Polêmicas conceituais, antigas discussões sobre capitalismo e diferentes olhares sobre o empresariamento da saúde no país em uma conjuntura de retrocessos movimentaram a mesa redonda “Estado de bem-estar social ou empresarial? O gerencialismo, a colonização e a apropriação privada das políticas públicas de Saúde”, realizada nesta terça-feira (2), como parte da programação do 3º Congresso de Política, Planejamento e Gestão em Saúde (3º CPPGS) da Abrasco, que acontece em Natal (RN), entre os dias 1 e 4 de maio.
+ Confira aqui a publicação original no site do Observatório de Análise Política em Saúde (OAPS)
A mesa, coordenada por José Sestelo (Abrasco), teve como convidados três homens: Alcides Miranda (UFRGS), Áquilas Mendes (FSP) e Leonardo Carnut (UPE). A crise do Estado de bem-estar social foi discutida na apresentação de Alcides Miranda (UFRGS), que tem pesquisado o empresariamento da saúde no Brasil nos últimos anos. Para ele, essa crise levou à adoção de características do gerencialismo empresarial pela gestão pública, o que resultou no Estado empresarial ou empreendedor. O pesquisador apontou tendências contemporâneas para esse cenário, que incluem o aumento do empresariamento das instituições estatais e o agenciamento empresarial de serviços estatais para instâncias “quase mercado”, como o terceiro setor; mudanças na gestão do serviço público da égide do direito público, que está relacionado aos princípios das políticas públicas do Sistema Único de Saúde (SUS), para o privado, que tem sua expectativa de resultados voltada preferencialmente para a eficiência orçamentária; redução do contrato social da política de saúde para um contrato gerencial, assim como foco em uma assistência baseada em um olhar biomédico ao invés de apropriação e luta por uma política de saúde.

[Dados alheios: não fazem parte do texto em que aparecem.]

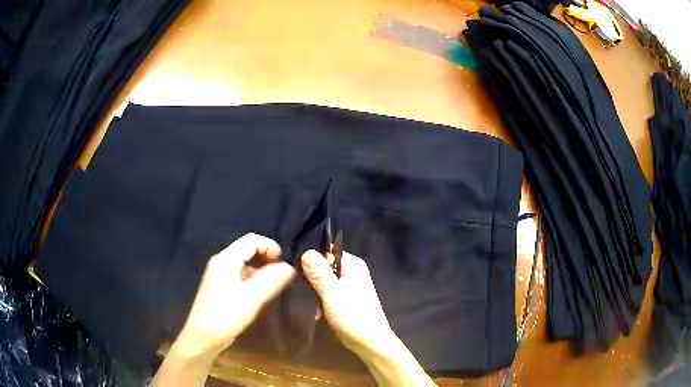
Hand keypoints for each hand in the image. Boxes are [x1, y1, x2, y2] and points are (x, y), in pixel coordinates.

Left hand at [172, 233, 295, 359]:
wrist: (203, 337)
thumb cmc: (226, 315)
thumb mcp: (252, 298)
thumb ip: (272, 280)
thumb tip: (289, 267)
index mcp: (226, 260)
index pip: (251, 240)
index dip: (269, 246)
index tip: (283, 262)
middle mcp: (220, 263)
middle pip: (247, 250)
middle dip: (266, 258)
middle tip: (280, 275)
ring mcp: (218, 276)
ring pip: (243, 264)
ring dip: (260, 270)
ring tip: (272, 285)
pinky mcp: (219, 289)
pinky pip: (239, 275)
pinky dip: (252, 279)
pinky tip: (258, 295)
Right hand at [301, 250, 396, 358]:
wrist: (370, 344)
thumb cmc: (354, 320)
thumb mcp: (333, 296)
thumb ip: (320, 274)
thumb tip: (306, 251)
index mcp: (353, 265)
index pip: (325, 252)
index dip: (311, 262)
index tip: (303, 278)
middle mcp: (353, 270)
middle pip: (323, 266)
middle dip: (313, 280)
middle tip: (311, 296)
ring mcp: (350, 283)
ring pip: (323, 280)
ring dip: (316, 292)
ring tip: (316, 306)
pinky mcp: (346, 296)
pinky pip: (327, 290)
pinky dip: (321, 299)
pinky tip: (320, 311)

O trabalho do projeto Brasil Saúde Amanhã foi comentado pelo sanitarista, que falou sobre os possíveis cenários futuros para o sistema de saúde resultantes desse contexto. Um deles, baseado na continuidade da política de ajustes do atual governo, é marcado por uma predominância de serviços privados suplementares ao SUS, com uma regulação “frouxa”, tendência de privatização com oligopólios econômicos e incremento de agências assumindo prerrogativas de gestão pública. “O que vai surgir é um pluralismo segmentado e agenciado. […] A gente não pode se esconder mais, a gente tem que reagir”.
Para expor seus “pensamentos contrários aos tempos sombrios que o Brasil está enfrentando”, o professor da Faculdade de Saúde Pública (FSP) da USP, Áquilas Mendes, fez uma apresentação povoada de provocações, a começar pelo título da própria mesa-redonda – Estado de bem-estar social ou empresarial?. “O Brasil nunca experimentou nada parecido com um Estado de bem-estar social. Essa é uma definição forjada para se referir àqueles que seriam os anos de ouro do capitalismo. Se houve um momento em que esse Estado foi social, hello, esse momento já passou”, polemizou o docente, que prefere a expressão “Estado social no capitalismo contemporâneo” e acredita que falar em “Estado financeirizado” é mais adequado do que “Estado empresarial”.
Áquilas pontuou que o Estado brasileiro, enquanto Estado capitalista, está ajudando a apropriação pelo capital – de R$ 2,7 trilhões do orçamento executado em 2015, 42,43% foi destinado ao pagamento de juros e amortizações da dívida – com a adoção de políticas austeras, redução de direitos sociais e ataques cada vez mais fortes. Para o pesquisador, é preciso entender o movimento do capital para traçar estratégias de luta. “Se engana quem acha que o problema é só Temer, ele é problema sim, por sinal, antes de mais nada, vamos lá ‘fora Temer”, […] mas estamos vivendo esse tempos turbulentos há cerca de 40 anos, desde o momento da nova fase do capitalismo contemporâneo”, arrematou.
Leonardo Carnut, professor adjunto da Universidade de Pernambuco (UPE), lançou mão de uma metáfora biomédica para dar seguimento à discussão – o Estado como hospedeiro de um vírus mortal: o capitalismo. Na apresentação “O desempenho no gerencialismo: da ordem sociometabólica do capital ao trabalho como empresariamento-de-si”, o docente problematizou a apropriação privada das políticas públicas via gerencialismo e as práticas de agenciamento, parcerias-público-privadas, remunerações variáveis por desempenho e contratualizações de resultados. “Na administração pública brasileira o gerencialismo é usado como empresariamento-de-si”, arrematou.
O 3º Congresso de Política, Planejamento e Gestão em Saúde (3º CPPGS) da Abrasco segue até o dia 4 de maio, em Natal (RN).